Je peux être arrêtée un peu plus longtemps ?

En sortant du rendez-vous avec le chirurgien, je me suis inquiétée : ma période de reconstruction ne serait pas si longue que ça et en plus, j'allais finalement être pas mal occupée avec le kiné ! Pas sûre que j'ai vraiment l'opportunité de m'enrichir autant que je l'imaginais... J'étais presque déçue ! 😅


À bientôt pour d'autres larmes

Je reste lucide depuis la 1ère seconde de mes déclics : je sais qu'il y aura des moments plus difficiles, des coups de mou, des doutes peut-être. Je le sais et c'est normal.
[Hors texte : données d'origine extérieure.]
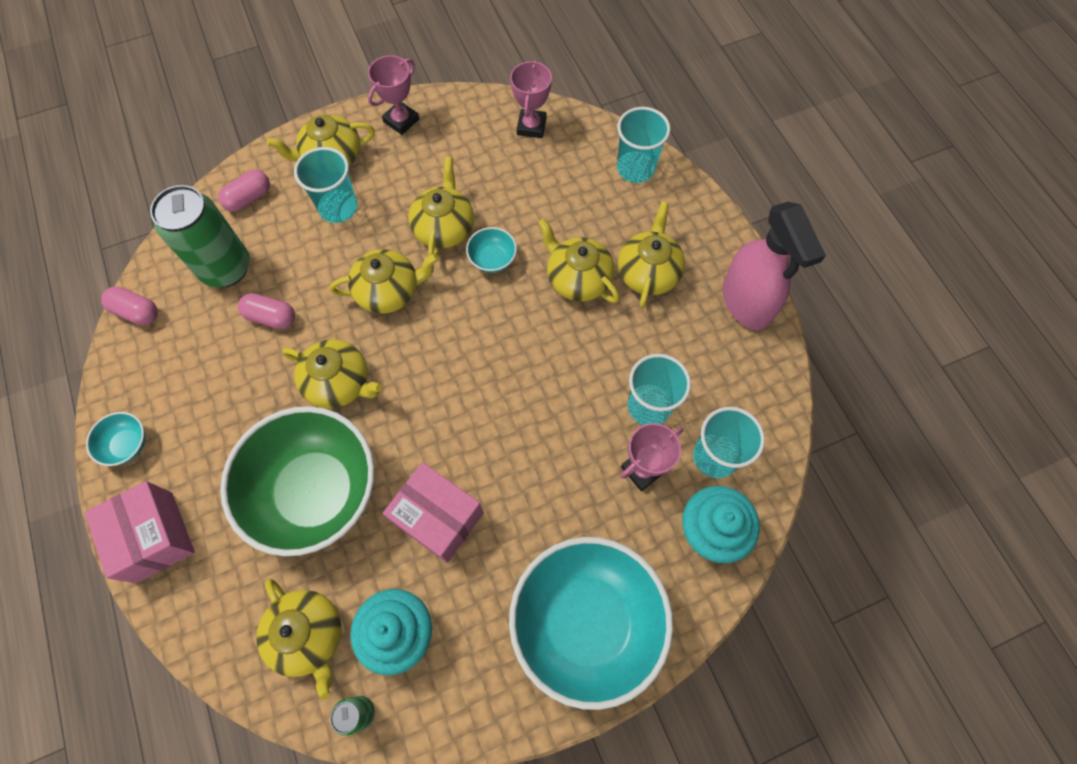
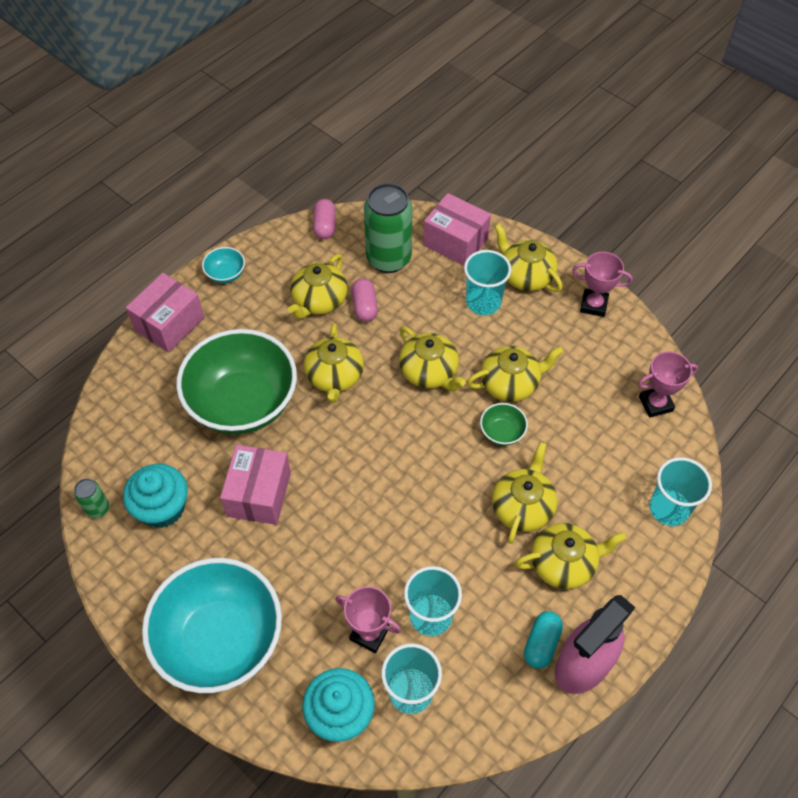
camera: 65 degrees right, 10 degrees down
(249, 198) = (455, 242): pink capsule -> pink box
(308, 635) = (139, 450): yellow teapot -> yellow teapot (319, 300)
(492, 259) = (502, 432): turquoise bowl -> green bowl
(714, 326) = (541, 643): none -> turquoise capsule

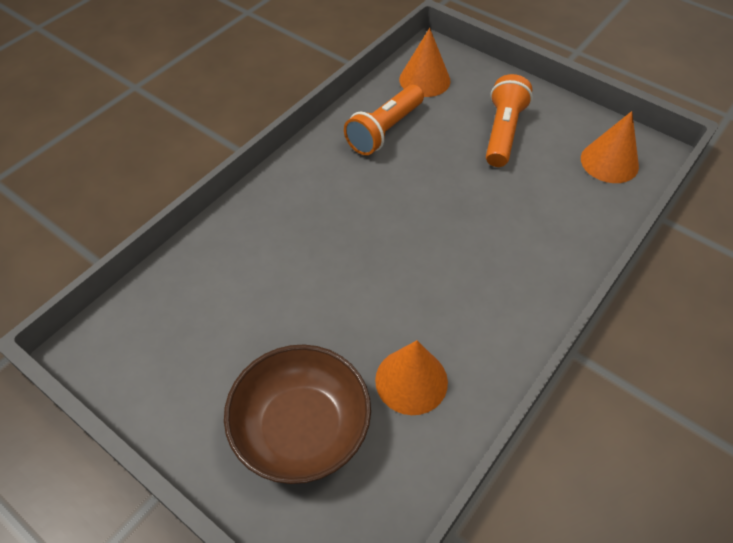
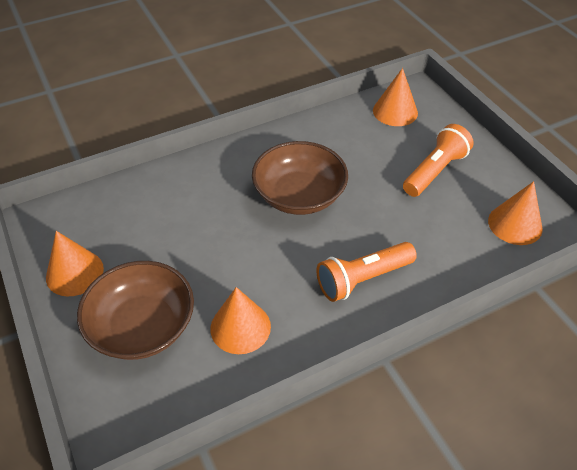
camera: 25 degrees right, 5 degrees down
(178, 397) = (74, 273): none -> orange cone
(382, 207) = (299, 195): none -> brown bowl
(384, 131) = (337, 140): orange flashlight -> orange flashlight (362, 279)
Ça ne me dérange pas d'ailleurs, ça fait partie de l'expérience.

Alors : suite au prochain épisode...

Je vais me préparer pour l'opération, la 1ère de ma vie !



* INJ : Institut National du Judo, à Paris. Les entrainements rassemblent essentiellement des juniors et seniors de haut-niveau, dont les judokas de l'INSEP qui peuvent venir s'y entrainer également.